Y sin embargo, los niños, los nuestros, responden a su llamada. Tras el desastre, cuando los 32 desaparecen, los niños de la ciudad oyen sus cantos a través del suelo. Se filtra una llamada luminosa que sólo ellos parecen oír, un latido hermoso, un hermanamiento. Se reconocen en sus ojos abiertos, en los rostros sucios, en su paso veloz entre los árboles. Reconocen a sus hermanos salvajes; también en ellos, en los nuestros, habita el germen de la bestia. Aquello que nos negamos desde que nacen. Los niños no pueden conocer el mal, decimos. Son ajenos a la violencia. Y sin embargo, el hilo ata ahora sus tobillos, son un todo que extiende su voz, sus filamentos de luz subterránea. Los sorprendemos tratando de unirse a ellos. Empiezan a desaparecer: los nuestros, nuestros hijos, deciden abandonarnos. Han elegido el otro lado. El misterio de aquello que desconocemos. Un universo infantil que dejamos de comprender en el instante mismo en que crecemos.
Hay algo de cuento en ‘República luminosa’. También nosotros queremos ser niños y escapar a la selva con los 32 de San Cristobal. También nosotros deseamos habitar en esa sala adornada con cristales de luz. Aprender su lenguaje antiguo y familiar: que nos acepten. Qué fácil nos resulta abrazar la violencia. Qué fácil, pienso, mientras imagino mis pasos junto a los suyos. Y es que al final de eso nos habla ‘República luminosa’: cómo una ciudad decide dar caza a unos niños. Cómo la moral se desmorona.
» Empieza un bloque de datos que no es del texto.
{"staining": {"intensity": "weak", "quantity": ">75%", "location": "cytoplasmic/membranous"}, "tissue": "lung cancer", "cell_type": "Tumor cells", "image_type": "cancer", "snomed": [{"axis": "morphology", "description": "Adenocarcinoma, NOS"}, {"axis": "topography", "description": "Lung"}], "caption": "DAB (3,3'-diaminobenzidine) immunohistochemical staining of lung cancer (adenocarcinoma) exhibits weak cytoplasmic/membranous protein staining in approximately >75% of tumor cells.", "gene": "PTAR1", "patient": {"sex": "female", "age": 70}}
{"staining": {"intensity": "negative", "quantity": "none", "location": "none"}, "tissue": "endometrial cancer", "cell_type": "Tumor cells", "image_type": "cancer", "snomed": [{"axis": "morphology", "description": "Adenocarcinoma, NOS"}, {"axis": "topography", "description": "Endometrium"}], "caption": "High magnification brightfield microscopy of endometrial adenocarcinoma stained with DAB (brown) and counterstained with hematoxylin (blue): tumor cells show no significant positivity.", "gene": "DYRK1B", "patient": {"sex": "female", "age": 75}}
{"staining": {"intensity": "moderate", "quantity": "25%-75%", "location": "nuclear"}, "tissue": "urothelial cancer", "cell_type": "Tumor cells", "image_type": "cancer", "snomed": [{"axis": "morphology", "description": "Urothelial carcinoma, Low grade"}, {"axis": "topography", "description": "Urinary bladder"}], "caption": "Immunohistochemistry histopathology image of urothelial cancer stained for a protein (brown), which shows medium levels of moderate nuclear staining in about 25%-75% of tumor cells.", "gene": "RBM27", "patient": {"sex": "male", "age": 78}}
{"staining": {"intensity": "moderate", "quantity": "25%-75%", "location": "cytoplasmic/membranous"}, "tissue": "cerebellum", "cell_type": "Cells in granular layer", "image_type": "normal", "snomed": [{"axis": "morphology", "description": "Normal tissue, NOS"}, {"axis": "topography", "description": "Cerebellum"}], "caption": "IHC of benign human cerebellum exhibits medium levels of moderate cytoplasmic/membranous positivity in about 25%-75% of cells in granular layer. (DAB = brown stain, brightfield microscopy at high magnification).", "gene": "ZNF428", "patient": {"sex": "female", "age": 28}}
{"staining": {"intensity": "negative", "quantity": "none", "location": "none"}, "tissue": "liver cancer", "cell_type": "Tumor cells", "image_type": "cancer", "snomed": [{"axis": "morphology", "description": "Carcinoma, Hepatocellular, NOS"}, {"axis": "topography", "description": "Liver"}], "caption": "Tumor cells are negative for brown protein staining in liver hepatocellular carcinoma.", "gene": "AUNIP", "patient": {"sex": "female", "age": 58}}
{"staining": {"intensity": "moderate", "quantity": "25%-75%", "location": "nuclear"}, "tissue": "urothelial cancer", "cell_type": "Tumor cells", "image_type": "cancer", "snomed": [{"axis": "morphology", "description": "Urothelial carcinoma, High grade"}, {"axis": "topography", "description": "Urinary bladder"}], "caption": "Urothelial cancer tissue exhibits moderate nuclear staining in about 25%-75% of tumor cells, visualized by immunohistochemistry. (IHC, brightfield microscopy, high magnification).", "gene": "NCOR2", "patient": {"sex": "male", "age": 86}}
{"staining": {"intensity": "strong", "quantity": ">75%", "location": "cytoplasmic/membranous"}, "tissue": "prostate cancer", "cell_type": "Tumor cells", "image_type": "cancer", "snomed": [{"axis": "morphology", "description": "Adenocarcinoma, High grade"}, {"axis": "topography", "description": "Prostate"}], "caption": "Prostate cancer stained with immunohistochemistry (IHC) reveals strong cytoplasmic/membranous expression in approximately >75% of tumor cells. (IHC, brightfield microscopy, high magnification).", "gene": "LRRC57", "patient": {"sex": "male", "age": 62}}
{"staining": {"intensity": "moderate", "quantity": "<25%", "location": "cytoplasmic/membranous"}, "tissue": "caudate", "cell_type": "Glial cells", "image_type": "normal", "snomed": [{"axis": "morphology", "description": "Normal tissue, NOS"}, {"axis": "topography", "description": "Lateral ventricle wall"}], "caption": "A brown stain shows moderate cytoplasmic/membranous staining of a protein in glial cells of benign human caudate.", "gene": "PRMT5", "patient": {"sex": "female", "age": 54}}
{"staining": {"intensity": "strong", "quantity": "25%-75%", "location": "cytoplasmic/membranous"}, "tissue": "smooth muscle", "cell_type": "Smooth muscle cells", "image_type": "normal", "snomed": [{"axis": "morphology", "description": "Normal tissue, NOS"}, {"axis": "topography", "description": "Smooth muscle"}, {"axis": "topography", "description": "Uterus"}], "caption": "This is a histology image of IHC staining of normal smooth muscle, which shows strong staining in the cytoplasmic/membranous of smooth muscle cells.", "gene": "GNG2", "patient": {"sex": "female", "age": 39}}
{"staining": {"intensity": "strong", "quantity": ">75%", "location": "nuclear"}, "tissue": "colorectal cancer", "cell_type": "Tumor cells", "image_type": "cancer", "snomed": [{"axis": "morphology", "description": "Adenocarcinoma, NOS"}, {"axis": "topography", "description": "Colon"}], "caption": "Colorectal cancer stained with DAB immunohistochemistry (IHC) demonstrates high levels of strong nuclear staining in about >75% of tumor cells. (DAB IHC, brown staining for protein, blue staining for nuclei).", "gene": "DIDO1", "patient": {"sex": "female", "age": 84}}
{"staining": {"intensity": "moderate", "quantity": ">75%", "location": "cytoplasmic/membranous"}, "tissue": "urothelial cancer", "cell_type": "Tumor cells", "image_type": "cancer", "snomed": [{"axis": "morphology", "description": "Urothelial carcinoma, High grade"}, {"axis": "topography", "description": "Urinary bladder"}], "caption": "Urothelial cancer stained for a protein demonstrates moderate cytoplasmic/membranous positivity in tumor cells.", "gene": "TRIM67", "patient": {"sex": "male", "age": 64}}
Nos cambian las reglas, y aquellos que deberían ser adultos, se transforman en bestias. No quieren a los 32 en la ciudad, y olvidan rápido que son niños y que nuestra labor en el mundo es protegerlos. ¿Por qué obviaron su miseria? ¿Por qué durante meses los vieron sin verlos? Ellos se vengan a su manera. Deciden romper con nosotros y fundar su propia república, su propio mundo, un lugar donde la luz es parte del lenguaje. Donde todo se transforma en un juego y se comparte el cuerpo, el sueño, el alimento. ¿Habría sobrevivido, de no habernos entrometido? O también en ellos, antes o después, habría brotado el germen de la discordia. Ya no podremos saberlo. Ahora, veinte años después, doscientas páginas después, tras esta crónica inventada y sin embargo plausible que es ‘República luminosa’, sólo podemos decirnos: ojalá no volvamos a equivocarnos.